Roll two standard dice and add the numbers. What is the probability of getting a number larger than 4 for the first time on the third roll?
There are 4 ways to roll at most 4: 11, 12, 21, 22
rolling more than 4 on 3rd roll is thus
P(2-4) * P(2-4) * (1-P(2-4)) = 4/36 * 4/36 * 32/36 = 8/729
To determine the probability of getting a number larger than 4 for the first time on the third roll, we need to calculate the probability of not getting a number larger than 4 on the first two rolls, and getting a number larger than 4 on the third roll.
Step 1: Calculate the probability of not getting a number larger than 4 on the first roll.
Out of the 6 possible outcomes, there are 2 outcomes (5 and 6) that are larger than 4. Therefore, the probability of not getting a number larger than 4 on the first roll is 4/6 or 2/3.
Step 2: Calculate the probability of not getting a number larger than 4 on the second roll.
Since the outcomes of rolling two dice are independent, we multiply the probability of not getting a number larger than 4 on the first roll (2/3) by the probability of not getting a number larger than 4 on the second roll.
The probability of not getting a number larger than 4 on the second roll is also 2/3.
Step 3: Calculate the probability of getting a number larger than 4 on the third roll.
Since we have not gotten a number larger than 4 in the first two rolls, we are left with 4 possible outcomes: (2, 3, 4, 4). Out of these 4 outcomes, 2 of them (4 and 4) are larger than 4. Therefore, the probability of getting a number larger than 4 on the third roll is 2/4 or 1/2.
Step 4: Calculate the overall probability.
Since the outcomes of rolling two dice are independent, we multiply the probabilities calculated in step 1, step 2, and step 3.
(2/3) * (2/3) * (1/2) = 4/18 = 2/9
Therefore, the probability of getting a number larger than 4 for the first time on the third roll is 2/9.
To find the probability of getting a number larger than 4 on the third roll when rolling two standard dice, we need to break down the possible outcomes.
When rolling two dice, there are a total of 36 possible outcomes because each die has 6 sides, and the possible combinations are found by multiplying the number of sides on each die together (6 * 6 = 36).
To calculate the probability of getting a number larger than 4 on the first roll, we need to count the number of outcomes that satisfy the condition.
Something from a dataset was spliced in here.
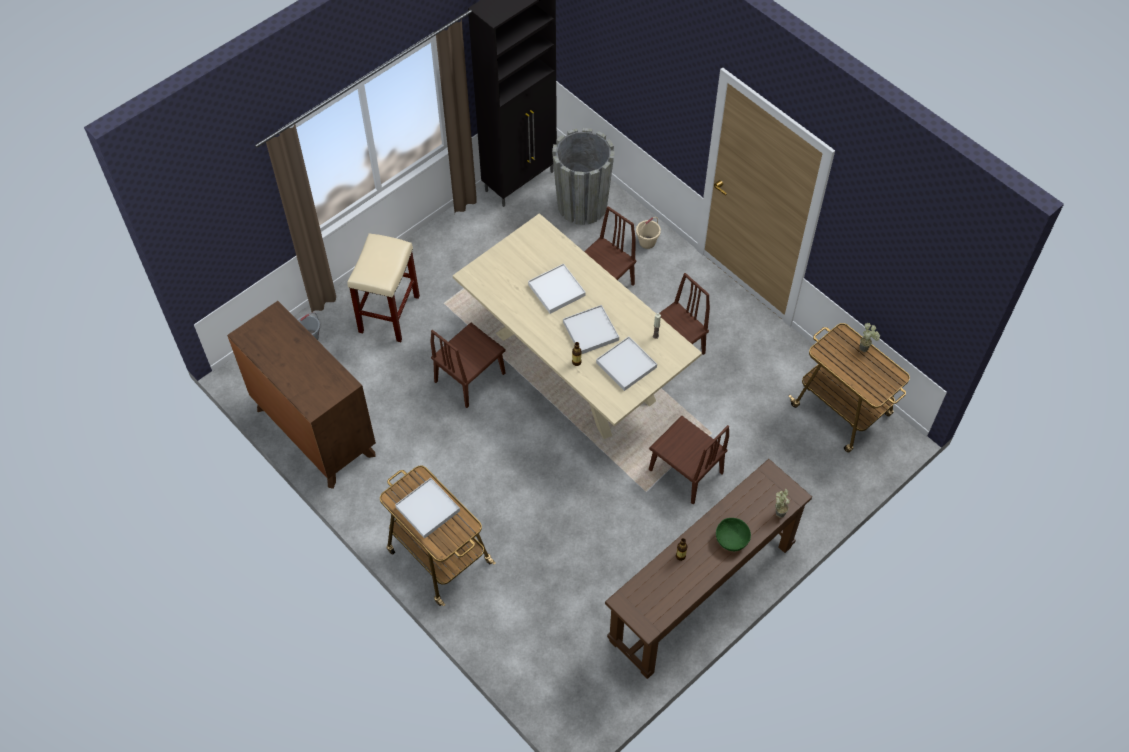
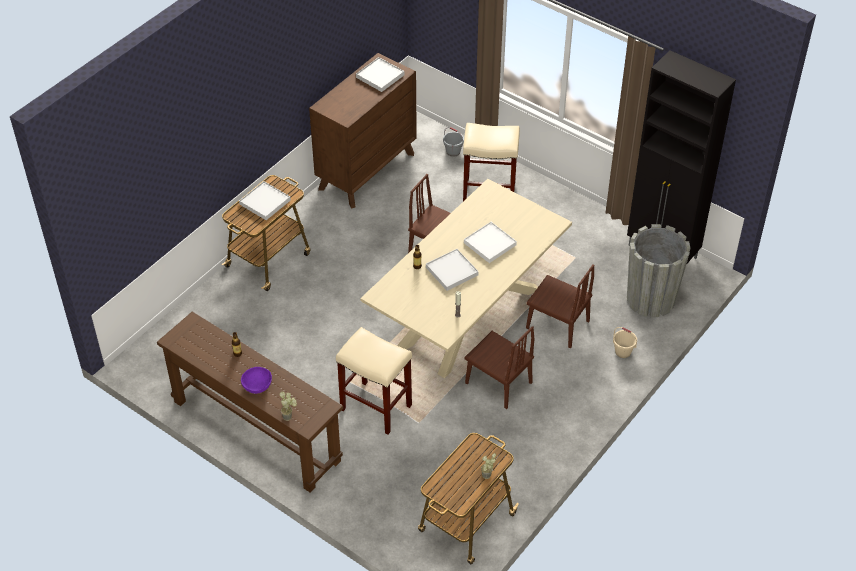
camera: 80 degrees right, 10 degrees down
white tray [596,336,657,391] -> white tray moved to [356,57,404,92]
brown chair [649,416,729,504] -> beige stool [336,327,412,434]
green bowl [716,518,751,551] -> purple bowl [241,367,272,394]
In this case, the numbers larger than 4 are 5 and 6. So, out of the 36 possible outcomes, there are 12 outcomes that satisfy this condition: (1, 5), (1, 6), (2, 5), (2, 6), (3, 5), (3, 6), (4, 5), (4, 6), (5, 1), (5, 2), (6, 1), (6, 2). Therefore, the probability of rolling a number larger than 4 on the first roll is 12/36 or 1/3.
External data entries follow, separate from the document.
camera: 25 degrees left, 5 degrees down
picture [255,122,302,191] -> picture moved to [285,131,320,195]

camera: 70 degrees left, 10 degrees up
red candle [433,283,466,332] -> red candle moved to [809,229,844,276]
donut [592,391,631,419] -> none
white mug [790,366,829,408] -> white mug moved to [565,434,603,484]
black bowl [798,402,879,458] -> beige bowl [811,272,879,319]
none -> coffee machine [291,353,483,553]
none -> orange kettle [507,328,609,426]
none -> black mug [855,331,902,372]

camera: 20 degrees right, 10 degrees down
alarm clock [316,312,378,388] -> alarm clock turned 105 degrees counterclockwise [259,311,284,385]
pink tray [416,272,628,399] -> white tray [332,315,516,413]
Now, to calculate the probability of not getting a number larger than 4 on the first and second rolls, we subtract the probability of getting a number larger than 4 on the first roll from 1 (since the sum of all possible outcomes is always 1). Therefore, the probability of not getting a number larger than 4 on the first and second rolls is 1 - 1/3 = 2/3.
To find the probability of getting a number larger than 4 for the first time on the third roll, we need to calculate the probability of not getting a number larger than 4 on the first and second rolls and then multiply it by the probability of getting a number larger than 4 on the third roll. Since these two events are independent, we can multiply their probabilities together.
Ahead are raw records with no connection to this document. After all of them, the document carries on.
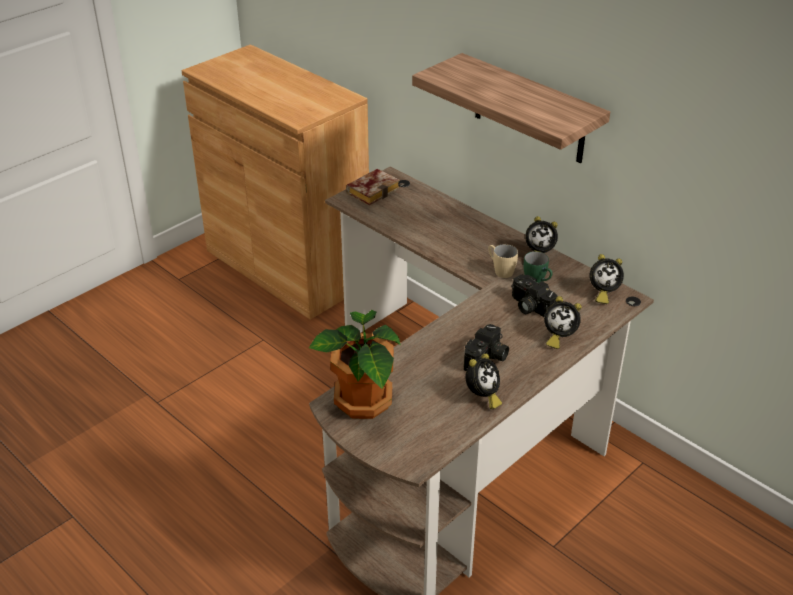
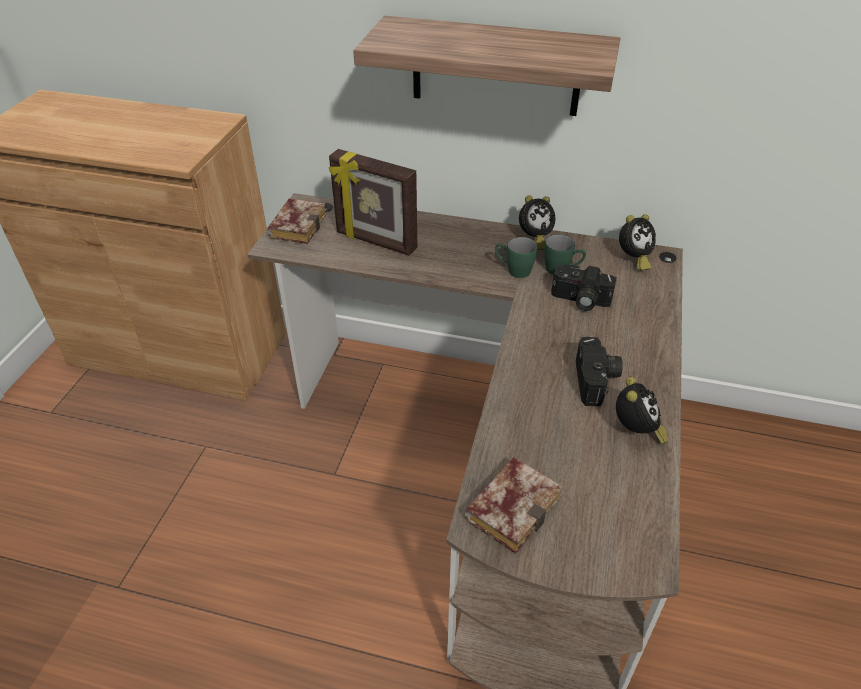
camera: 30 degrees left, 5 degrees up
potted plant [309,310,401,419] -> book [464,457,563,554]
beige mug [488,244,518,278] -> green mug [495,237,537,278]
alarm clock [544,296,581,349] -> none
none -> picture frame [329,149,417,256]

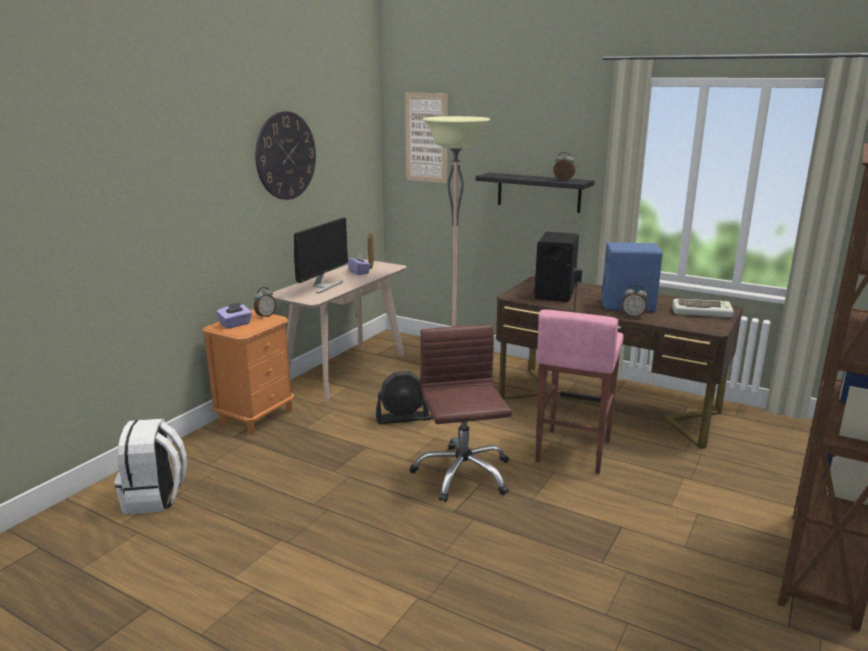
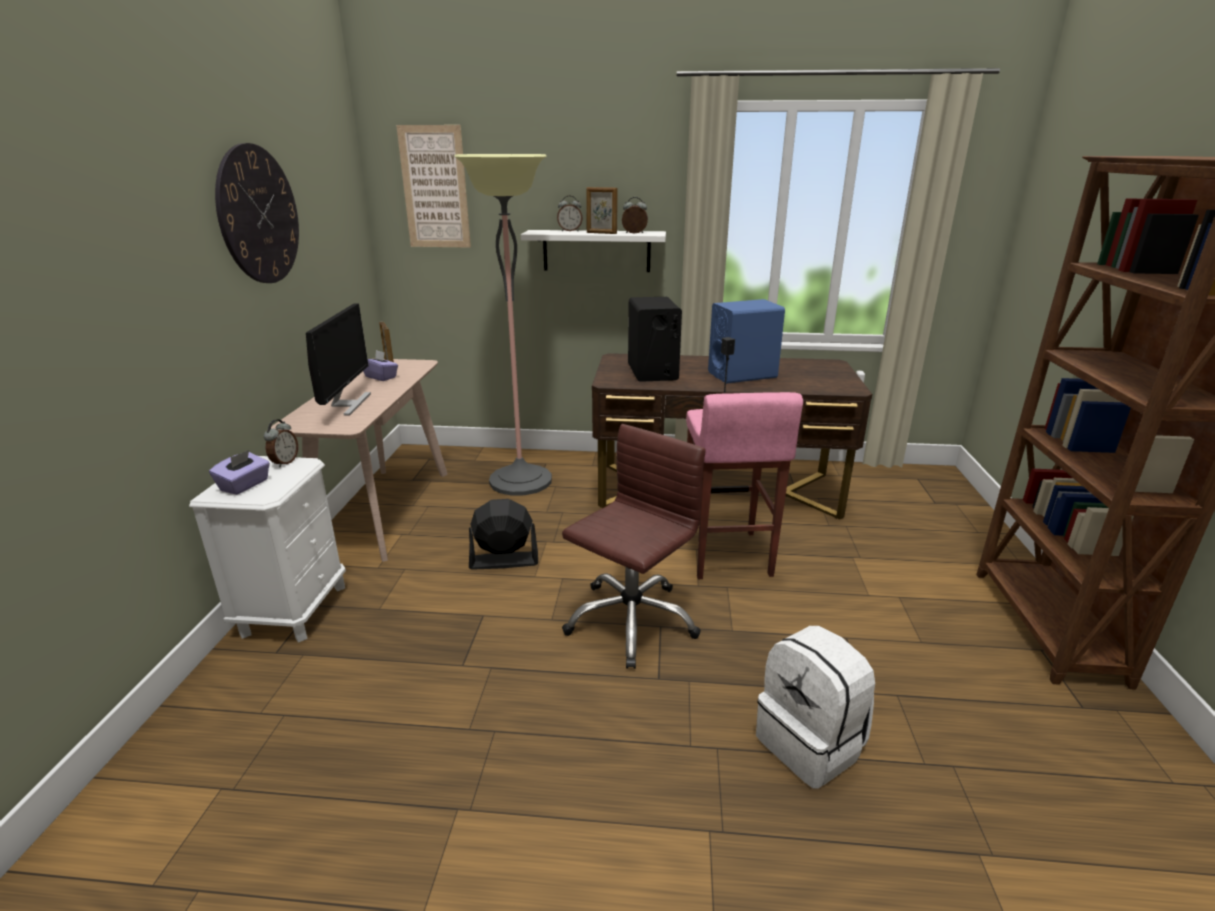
camera: 25 degrees left, 5 degrees up
white backpack [114,419,187,514] -> white backpack moved to [756,626,875,789]
orange nightstand [202,309,294,435] -> white nightstand [189,456,346,643]
black fan [376,371,429,424] -> black fan turned 150 degrees counterclockwise [469,499,538,570]
brown office chair [410,324,512,502] -> brown office chair turned 75 degrees clockwise [562,424,706,669]
black shelf [475,173,594,213] -> white shelf [521,230,666,272]
alarm clock [622,285,647,318] -> alarm clock moved to [557,196,583,231]
keyboard [672,299,734,318] -> none
none -> picture frame [586,187,618,234]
The probability of not getting a number larger than 4 on the first and second rolls is 2/3. The probability of getting a number larger than 4 on the third roll is the same as the probability of getting a number larger than 4 on the first roll, which is 1/3.
Multiplying these probabilities together, we get (2/3) * (1/3) = 2/9.
Therefore, the probability of getting a number larger than 4 for the first time on the third roll is 2/9.